### What you need to do
Please transcribe all the rows below word for word, leaving out the pictures.

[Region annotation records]
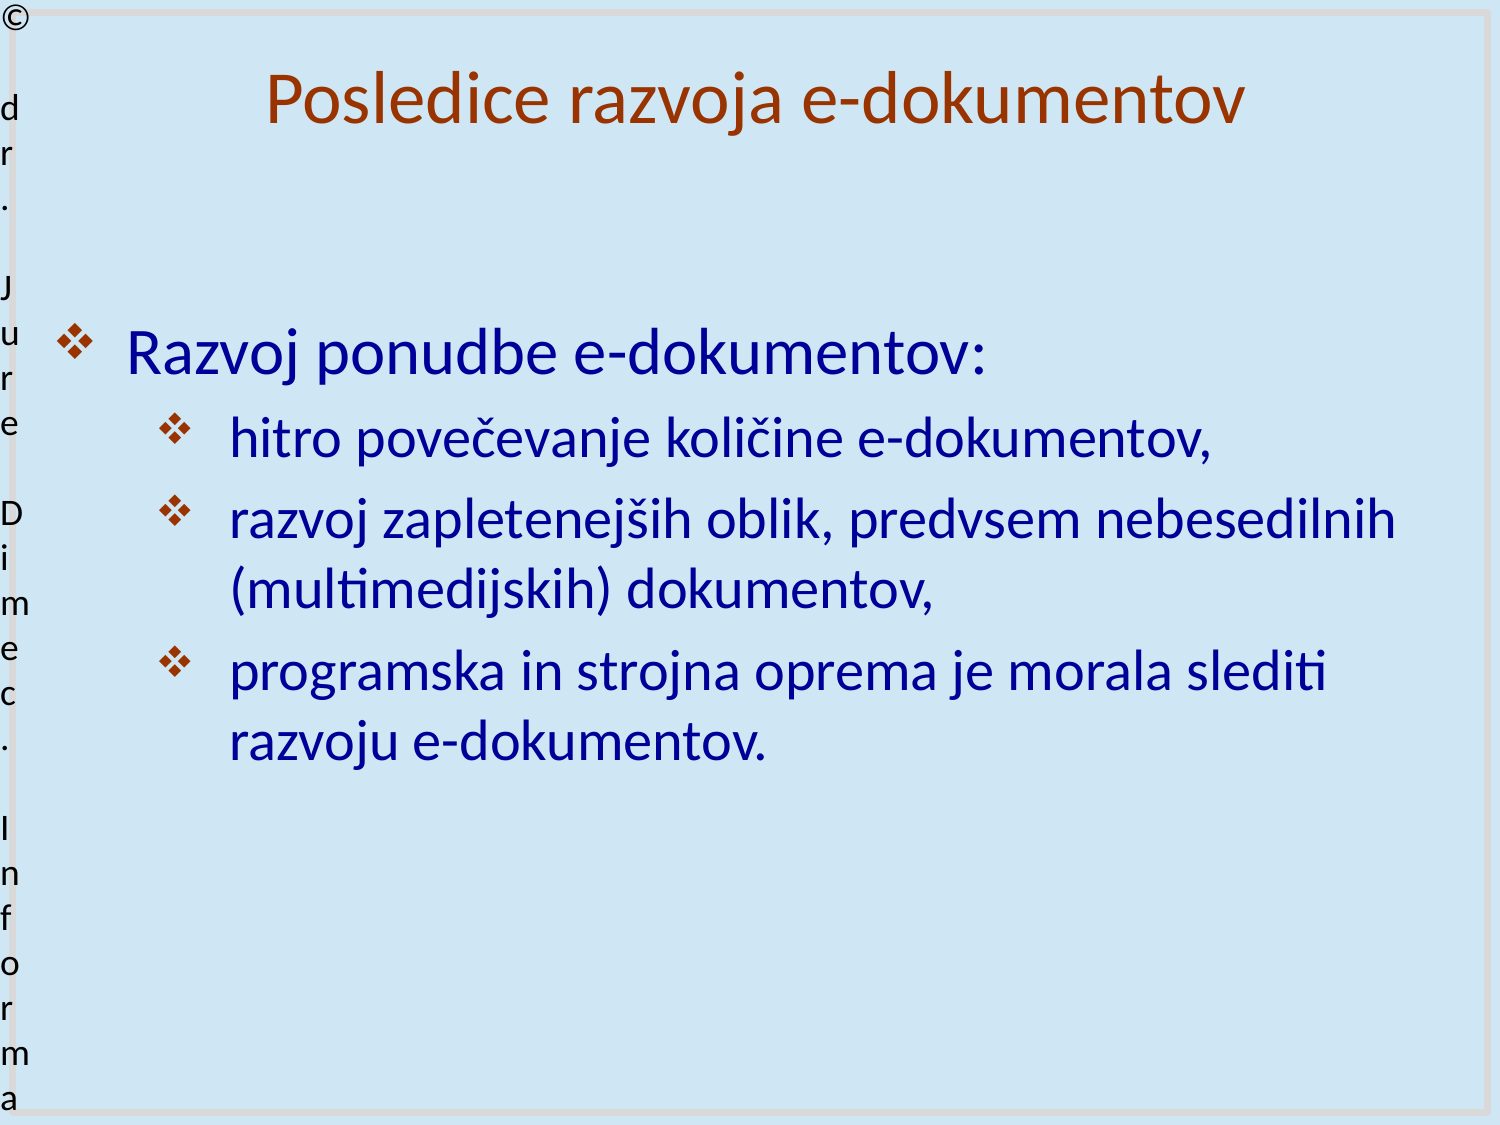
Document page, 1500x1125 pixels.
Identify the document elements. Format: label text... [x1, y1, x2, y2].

title Posledice razvoja e-dokumentov [37, 37, 1475, 150]
list Razvoj ponudbe e-dokumentov: hitro povečevanje količine e-dokumentov, razvoj zapletenejših oblik, predvsem nebesedilnih (multimedijskih) dokumentov, programska in strojna oprema je morala slediti razvoju e-dokumentov. [37, 299, 1475, 1050]
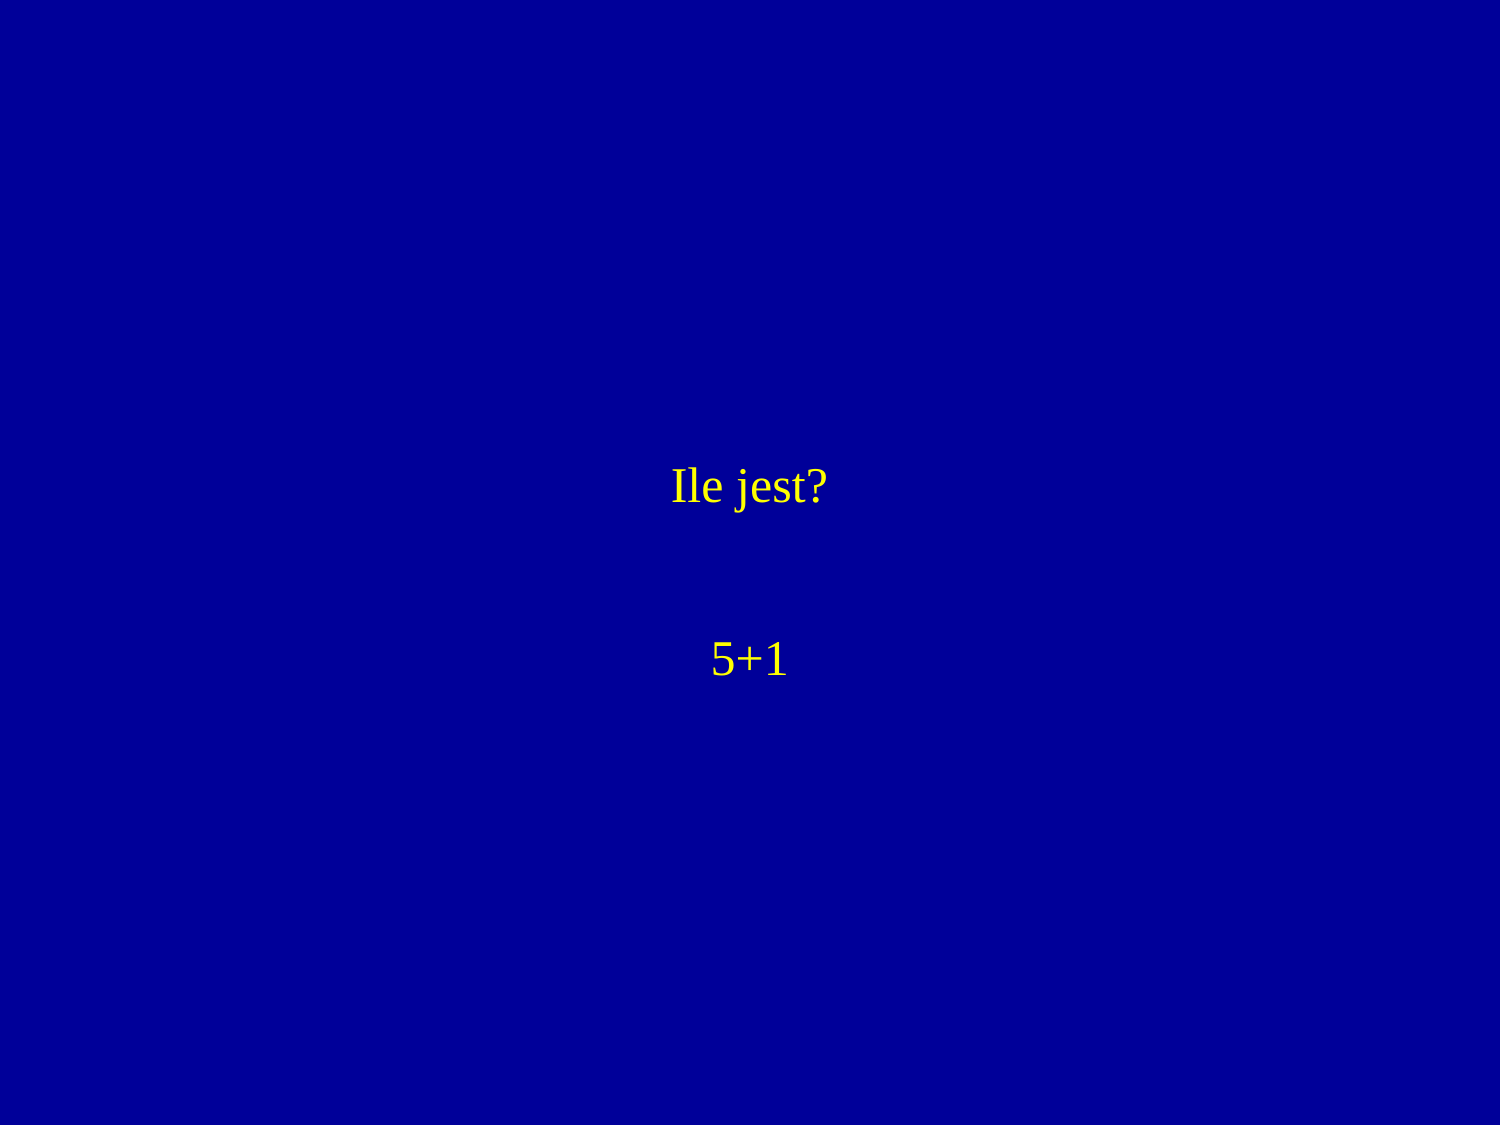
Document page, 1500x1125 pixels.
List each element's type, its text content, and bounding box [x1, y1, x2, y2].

text_box Ile jest? 5+1 [656, 450, 844, 694]
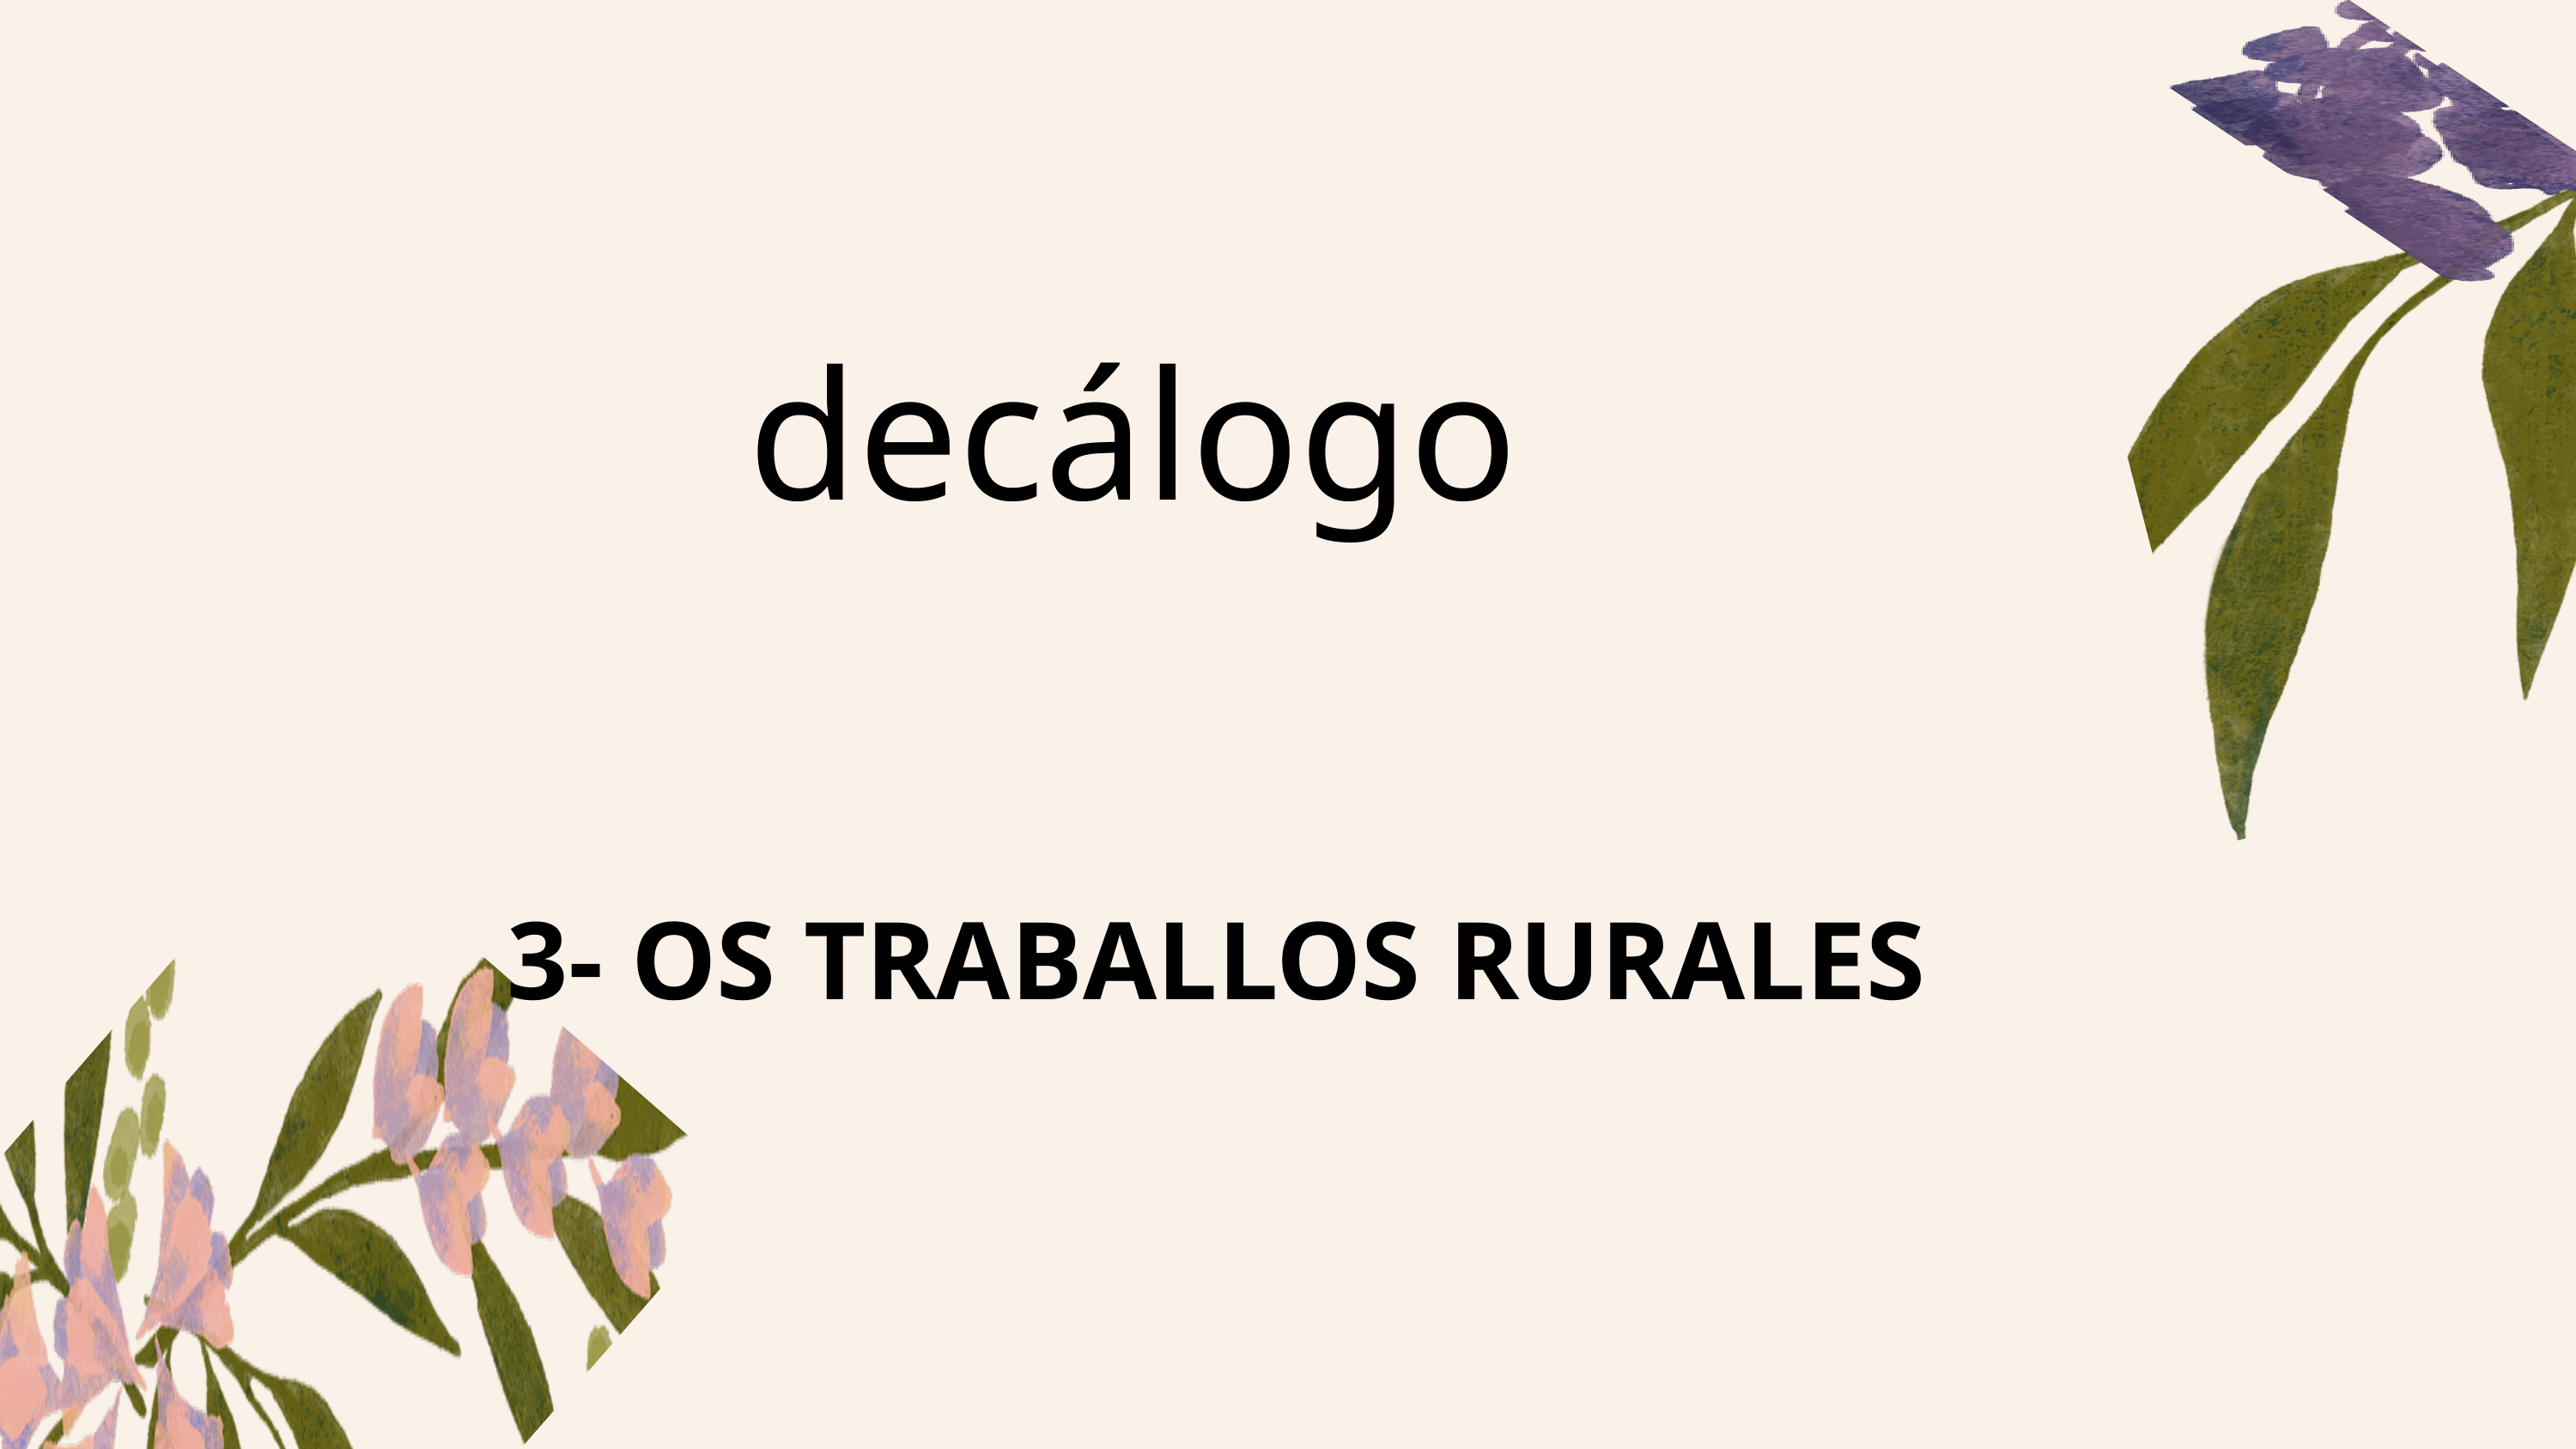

### Reply to the task
Document page, 1500x1125 pixels.
Identify the document elements. Format: label text... [x1, y1, x2, y2].

title Posledice razvoja e-dokumentov [37, 37, 1475, 150]
list Razvoj ponudbe e-dokumentov: hitro povečevanje količine e-dokumentov, razvoj zapletenejših oblik, predvsem nebesedilnih (multimedijskih) dokumentov, programska in strojna oprema je morala slediti razvoju e-dokumentov. [37, 299, 1475, 1050]
Document page, 1500x1125 pixels.
List each element's type, its text content, and bounding box [x1, y1, x2, y2].

text_box Ile jest? 5+1 [656, 450, 844, 694]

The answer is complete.